Beautiful Bonnie. She certainly doesn't look like a cross - she is stunning. Hope you didn't fall off the table after dancing on it


----------



## Guest (Oct 19, 2008)

She's gorgeous - sounds like you were quite lucky to get her!

Lou
X


----------



## LoopeyLou (Jun 30, 2008)

No lol i didnt fall i got a fright and leaped off it hehe. not that strong a table i give you that!


----------



## deedeedee (Apr 2, 2008)

She is grogeous!! 

D x


----------



## bee112 (Apr 12, 2008)

she is so cute! She definately has more Ragdoll in her than what ever else the other half is!


----------



## colliemerles (Nov 2, 2007)

shes very very pretty, and looks like a pure raggie,


----------



## LoopeyLou (Jun 30, 2008)

Thanks! When i got her she was mostly white but with dark ears and paws but over time she has got alot darker and has more brown on her. She's a stunning cat considering shes a mixed breed.

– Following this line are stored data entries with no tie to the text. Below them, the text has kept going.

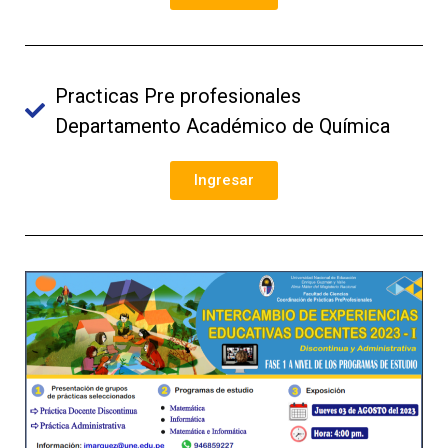
Practicas Pre profesionales
Departamento Académico de Química
Ingresar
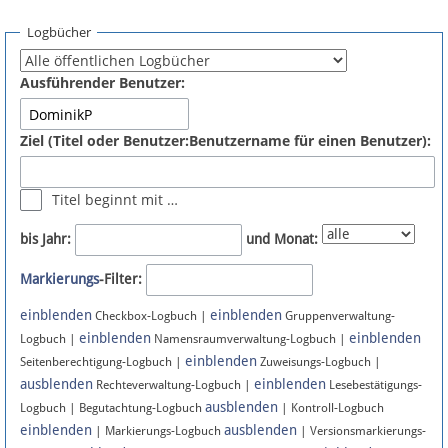
Spenden
Logbücher
Fördermitglied werden
Ausführender Benutzer:
Fehler melden
Ziel (Titel oder Benutzer:Benutzername für einen Benutzer):
Vernetzen
Titel beginnt mit …
Newsletter
bis Jahr:
und Monat:
Bluesky
Markierungs
-Filter:
einblenden
einblenden
Facebook
Checkbox-Logbuch |
Gruppenverwaltung-
einblenden
einblenden
Logbuch |
Namensraumverwaltung-Logbuch |
einblenden
Instagram
Seitenberechtigung-Logbuch |
Zuweisungs-Logbuch |
ausblenden
einblenden
Rechteverwaltung-Logbuch |
Lesebestätigungs-
ausblenden
Logbuch | Begutachtung-Logbuch
| Kontroll-Logbuch
einblenden
ausblenden
| Markierungs-Logbuch
| Versionsmarkierungs-
Anmelden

I was shocked when i seen other pictures of Ragdolls, can imagine i was a little confused as the rest of the litter were completely different.


----------



## Abooksigun (Oct 16, 2008)

WOW!! She's a stunner!! Can't believe she is a crossbreed bless her cotton socks!!

Excuse the pun!!


----------



## happysaz133 (Jun 5, 2008)

Beautiful girl!


----------



## LoopeyLou (Jun 30, 2008)

Thank you =] she sure is beautiful


----------